#### [SUPPLIED TEXT]
2. Problems Statement and Notations

In practice holding control is usually applied to regulate the bus headways on the bus route and resist bus bunching. Compared with the no control scene or schedule-based control method, the headway-based control method can make the bus operation process, maintaining stronger stability. There are three major advantages for the public transit system.

First, the more balanced distribution of bus headways can obviously reduce the waiting time for passengers at the bus stops, because the large bus headways are vanished. Therefore, with the same bus fleet size, the headway-based control method can provide better service level for the passengers. In other words, in order to provide the same service level for passengers, the bus headway-based control method may use less number of buses.

Second, the unbalanced load of passengers on successive buses wastes bus capacity. This is because the leading bus is quite crowded, while the trailing bus is relatively empty. Therefore, the chaos bus operation process cannot make maximum utilization of bus fleet size. If the full bus capacity of each bus can be used properly, the bus fleet size, to some extent, can be cut down.

Third, as shown in the previous research works (e.g., [17, 20]), the proper headway-based control method can improve the cruising speed of buses on the bus route. Because the holding time or slack time can be greatly cut down, the bus can run back to the terminal bus stop with less time with the headway-based control method. If the length of bus route and the bus headway are fixed, the bus fleet size can be saved (the number of buses is assumed to be obtained by the bus travel time of one cycle divide the bus headway).

Therefore, although the bus headway-based control method was used to regulate bus headways and resist bus bunching, it can further cut down the redundancy buses on the bus route to save cost for bus company, instead of saving the time cost for passengers only. The redundancy buses will waste the money for company of buying buses, bus operation, and pay for drivers, for example, and the redundancy buses will increase burden for urban traffic. This is the insight for the relationship between the headway-based control method and the bus fleet size, and the motivation of optimizing the bus fleet size under holding control.

[Records from a data collection]
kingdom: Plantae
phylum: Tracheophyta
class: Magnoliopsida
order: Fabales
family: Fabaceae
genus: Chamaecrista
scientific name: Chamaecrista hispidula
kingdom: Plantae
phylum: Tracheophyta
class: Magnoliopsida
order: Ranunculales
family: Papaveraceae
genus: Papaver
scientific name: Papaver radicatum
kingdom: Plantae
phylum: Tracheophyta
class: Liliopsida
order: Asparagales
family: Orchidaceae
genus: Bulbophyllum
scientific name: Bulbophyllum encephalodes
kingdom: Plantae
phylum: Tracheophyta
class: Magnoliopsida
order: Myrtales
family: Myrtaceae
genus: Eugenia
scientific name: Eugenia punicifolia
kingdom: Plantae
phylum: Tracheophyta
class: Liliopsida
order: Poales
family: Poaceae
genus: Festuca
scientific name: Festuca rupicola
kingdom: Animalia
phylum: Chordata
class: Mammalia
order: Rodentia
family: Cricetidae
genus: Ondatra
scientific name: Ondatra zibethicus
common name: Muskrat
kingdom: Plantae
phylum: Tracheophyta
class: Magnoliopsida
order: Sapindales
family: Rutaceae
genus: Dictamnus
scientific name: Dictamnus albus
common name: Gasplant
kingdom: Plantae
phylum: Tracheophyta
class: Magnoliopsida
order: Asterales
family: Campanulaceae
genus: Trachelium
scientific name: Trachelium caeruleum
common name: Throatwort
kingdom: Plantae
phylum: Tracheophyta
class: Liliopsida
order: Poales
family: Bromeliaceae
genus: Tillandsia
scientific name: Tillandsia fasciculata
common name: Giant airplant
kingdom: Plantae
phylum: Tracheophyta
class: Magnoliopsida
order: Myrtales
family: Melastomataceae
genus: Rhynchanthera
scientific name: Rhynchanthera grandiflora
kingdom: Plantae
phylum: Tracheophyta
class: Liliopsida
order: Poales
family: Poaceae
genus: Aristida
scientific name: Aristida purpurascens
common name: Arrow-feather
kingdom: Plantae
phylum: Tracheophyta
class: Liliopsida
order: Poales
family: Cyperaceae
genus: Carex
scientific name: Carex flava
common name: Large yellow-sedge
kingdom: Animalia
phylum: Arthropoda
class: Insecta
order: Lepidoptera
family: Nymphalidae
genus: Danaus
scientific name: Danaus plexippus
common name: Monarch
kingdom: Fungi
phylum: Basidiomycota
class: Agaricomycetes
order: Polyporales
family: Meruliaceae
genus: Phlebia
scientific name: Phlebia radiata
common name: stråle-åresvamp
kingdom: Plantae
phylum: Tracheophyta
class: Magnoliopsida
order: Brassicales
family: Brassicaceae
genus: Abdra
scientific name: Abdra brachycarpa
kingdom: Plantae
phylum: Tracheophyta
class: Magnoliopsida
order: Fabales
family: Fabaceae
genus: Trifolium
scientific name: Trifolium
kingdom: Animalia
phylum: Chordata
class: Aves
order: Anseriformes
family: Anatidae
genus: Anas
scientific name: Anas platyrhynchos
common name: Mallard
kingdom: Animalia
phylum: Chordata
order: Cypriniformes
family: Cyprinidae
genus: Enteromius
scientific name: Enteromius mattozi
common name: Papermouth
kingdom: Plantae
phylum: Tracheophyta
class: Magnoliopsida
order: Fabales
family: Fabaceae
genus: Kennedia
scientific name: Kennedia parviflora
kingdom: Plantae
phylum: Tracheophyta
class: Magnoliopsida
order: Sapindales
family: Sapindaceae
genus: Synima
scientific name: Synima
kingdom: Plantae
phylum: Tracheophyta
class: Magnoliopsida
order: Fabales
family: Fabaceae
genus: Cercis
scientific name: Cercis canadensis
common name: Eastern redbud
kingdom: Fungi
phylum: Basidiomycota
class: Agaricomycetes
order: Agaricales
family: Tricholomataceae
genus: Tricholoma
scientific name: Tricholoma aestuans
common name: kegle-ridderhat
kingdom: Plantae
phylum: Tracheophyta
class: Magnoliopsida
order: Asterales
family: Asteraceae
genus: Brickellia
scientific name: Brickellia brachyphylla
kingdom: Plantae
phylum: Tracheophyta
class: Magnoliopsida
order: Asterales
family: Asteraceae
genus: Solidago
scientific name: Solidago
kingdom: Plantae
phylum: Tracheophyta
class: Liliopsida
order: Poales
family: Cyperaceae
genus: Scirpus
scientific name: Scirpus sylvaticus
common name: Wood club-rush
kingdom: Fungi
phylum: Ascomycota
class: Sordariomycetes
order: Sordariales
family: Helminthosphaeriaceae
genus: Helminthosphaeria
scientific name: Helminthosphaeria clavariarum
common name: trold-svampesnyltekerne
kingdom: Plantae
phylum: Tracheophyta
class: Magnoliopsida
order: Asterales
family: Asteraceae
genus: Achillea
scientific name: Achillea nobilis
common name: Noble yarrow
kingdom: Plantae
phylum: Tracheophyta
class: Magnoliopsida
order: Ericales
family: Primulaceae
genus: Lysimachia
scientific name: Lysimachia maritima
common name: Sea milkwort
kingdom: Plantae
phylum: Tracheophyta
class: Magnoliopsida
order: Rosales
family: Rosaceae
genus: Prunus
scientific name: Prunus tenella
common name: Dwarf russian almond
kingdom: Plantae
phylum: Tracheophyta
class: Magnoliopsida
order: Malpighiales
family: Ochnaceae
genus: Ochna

#### [BRIEF 1]
Print the bus headway text from "In practice holding" up to and including "number of buses.", word for word.
#### [BRIEF 2]
In the records, output the lines from the line with "class: Aves" up to and including the line with "family: Sapindaceae", unchanged.
The bus headway text and the records are unrelated to each other.

#### [OUTPUT 1]
In practice holding control is usually applied to regulate the bus headways on the bus route and resist bus bunching. Compared with the no control scene or schedule-based control method, the headway-based control method can make the bus operation process, maintaining stronger stability. There are three major advantages for the public transit system.

First, the more balanced distribution of bus headways can obviously reduce the waiting time for passengers at the bus stops, because the large bus headways are vanished. Therefore, with the same bus fleet size, the headway-based control method can provide better service level for the passengers. In other words, in order to provide the same service level for passengers, the bus headway-based control method may use less number of buses.

#### [OUTPUT 2]
class: Aves
order: Anseriformes
family: Anatidae
genus: Anas
scientific name: Anas platyrhynchos
common name: Mallard
kingdom: Animalia
phylum: Chordata
order: Cypriniformes
family: Cyprinidae
genus: Enteromius
scientific name: Enteromius mattozi
common name: Papermouth
kingdom: Plantae
phylum: Tracheophyta
class: Magnoliopsida
order: Fabales
family: Fabaceae
genus: Kennedia
scientific name: Kennedia parviflora
kingdom: Plantae
phylum: Tracheophyta
class: Magnoliopsida
order: Sapindales
family: Sapindaceae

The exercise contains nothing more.